The research activities also focus the analysis of data on open source monitoring systems initiatives (e.g. Smart Citizen, Lufdaten.info) which are used during workshops promoting scientific literacy and participatory research. In this way, the project has an academic body of peer-reviewers from both Theoretical and Ecosystem Ecology, Education and Python that validates the code and its scientific robustness.
During the conceptual framework development the group had faced the challenges of create a project gathering together aspects that are usually avoided when working with scientific research. Although the use of programming languages is greatly adopted by the scientific community, the association with artistic experiment is still finding a resistance.

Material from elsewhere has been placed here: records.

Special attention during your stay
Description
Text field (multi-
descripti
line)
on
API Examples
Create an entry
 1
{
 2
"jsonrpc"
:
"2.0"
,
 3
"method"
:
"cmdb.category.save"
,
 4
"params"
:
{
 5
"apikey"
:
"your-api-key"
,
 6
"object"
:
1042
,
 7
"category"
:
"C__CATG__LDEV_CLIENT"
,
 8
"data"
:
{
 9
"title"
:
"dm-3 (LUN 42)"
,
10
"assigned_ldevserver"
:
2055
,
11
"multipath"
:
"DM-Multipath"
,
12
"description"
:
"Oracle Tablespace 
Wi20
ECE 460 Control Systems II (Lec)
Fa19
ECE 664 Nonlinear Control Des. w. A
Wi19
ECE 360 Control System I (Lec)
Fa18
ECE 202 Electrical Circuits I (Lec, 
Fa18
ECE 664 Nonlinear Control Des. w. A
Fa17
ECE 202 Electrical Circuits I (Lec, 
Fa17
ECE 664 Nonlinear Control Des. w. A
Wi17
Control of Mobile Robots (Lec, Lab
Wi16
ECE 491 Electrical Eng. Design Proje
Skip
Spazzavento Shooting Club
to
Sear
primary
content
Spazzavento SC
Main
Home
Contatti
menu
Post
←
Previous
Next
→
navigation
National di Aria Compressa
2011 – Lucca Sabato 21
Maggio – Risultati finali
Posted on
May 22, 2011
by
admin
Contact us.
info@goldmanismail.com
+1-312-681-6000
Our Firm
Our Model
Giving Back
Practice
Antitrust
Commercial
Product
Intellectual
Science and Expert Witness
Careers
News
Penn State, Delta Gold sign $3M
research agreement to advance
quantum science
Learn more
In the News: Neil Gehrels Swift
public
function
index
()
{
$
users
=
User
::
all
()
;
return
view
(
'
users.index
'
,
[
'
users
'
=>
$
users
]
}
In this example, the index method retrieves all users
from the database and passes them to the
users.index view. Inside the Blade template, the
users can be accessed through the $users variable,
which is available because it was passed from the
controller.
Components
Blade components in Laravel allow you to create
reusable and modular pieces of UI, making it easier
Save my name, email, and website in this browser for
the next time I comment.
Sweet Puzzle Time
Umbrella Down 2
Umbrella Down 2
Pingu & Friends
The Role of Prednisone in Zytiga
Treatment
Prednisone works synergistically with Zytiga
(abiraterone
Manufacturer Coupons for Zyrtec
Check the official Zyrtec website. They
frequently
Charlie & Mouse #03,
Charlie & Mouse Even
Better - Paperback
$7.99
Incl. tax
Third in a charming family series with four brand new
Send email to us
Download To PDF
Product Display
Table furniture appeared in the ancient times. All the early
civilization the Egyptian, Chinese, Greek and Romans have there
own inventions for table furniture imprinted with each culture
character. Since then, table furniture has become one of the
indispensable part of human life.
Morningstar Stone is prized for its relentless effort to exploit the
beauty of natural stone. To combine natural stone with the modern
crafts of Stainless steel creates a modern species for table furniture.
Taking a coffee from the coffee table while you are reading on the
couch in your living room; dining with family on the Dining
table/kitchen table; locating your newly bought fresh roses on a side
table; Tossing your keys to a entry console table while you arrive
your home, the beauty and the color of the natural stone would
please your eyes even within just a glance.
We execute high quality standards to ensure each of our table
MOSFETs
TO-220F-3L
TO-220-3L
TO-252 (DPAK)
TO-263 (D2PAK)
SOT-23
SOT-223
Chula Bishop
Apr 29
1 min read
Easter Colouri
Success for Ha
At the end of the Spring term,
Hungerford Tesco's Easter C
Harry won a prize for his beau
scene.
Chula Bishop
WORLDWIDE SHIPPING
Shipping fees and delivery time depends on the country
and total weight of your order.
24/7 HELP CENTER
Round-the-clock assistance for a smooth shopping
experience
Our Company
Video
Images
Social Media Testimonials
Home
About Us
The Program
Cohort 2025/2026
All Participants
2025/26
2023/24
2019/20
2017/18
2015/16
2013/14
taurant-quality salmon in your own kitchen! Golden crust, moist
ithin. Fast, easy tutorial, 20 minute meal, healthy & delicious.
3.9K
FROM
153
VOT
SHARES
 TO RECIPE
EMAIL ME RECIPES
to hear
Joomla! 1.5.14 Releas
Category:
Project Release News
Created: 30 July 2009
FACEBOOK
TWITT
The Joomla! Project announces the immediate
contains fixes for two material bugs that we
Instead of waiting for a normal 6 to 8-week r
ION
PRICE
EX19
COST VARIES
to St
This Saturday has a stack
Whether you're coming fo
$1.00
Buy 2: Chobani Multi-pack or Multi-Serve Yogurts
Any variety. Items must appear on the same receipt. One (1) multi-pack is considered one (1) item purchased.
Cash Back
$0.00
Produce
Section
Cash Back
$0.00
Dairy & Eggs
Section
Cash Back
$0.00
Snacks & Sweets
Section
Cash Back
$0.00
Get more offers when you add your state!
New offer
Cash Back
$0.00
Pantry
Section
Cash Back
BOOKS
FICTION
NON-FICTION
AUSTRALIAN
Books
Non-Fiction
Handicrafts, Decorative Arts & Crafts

Mainly, when an artistic approach is considered, it is used in a “playful” or “gamified” way. The artistic dimension in fractal, without forgetting an entertaining educational proposal, remains tidily attached to scientific rules, data analysis, and environmental research. Doing so, fractaL aims to enable and facilitate the introduction of big questions in ecology, and the concepts of data analysis and programming language to a broad audience.
There is an amazing potential associated to fractaL that makes the project an already viable tool for been applied in ecological research and education fields for young researchers starting in ecological studies and interested in enhancing their computing language skills. In a medium term perspective, we expect to develop fractaL to use it in a broader environmental analysis and its integration with monitoring systems.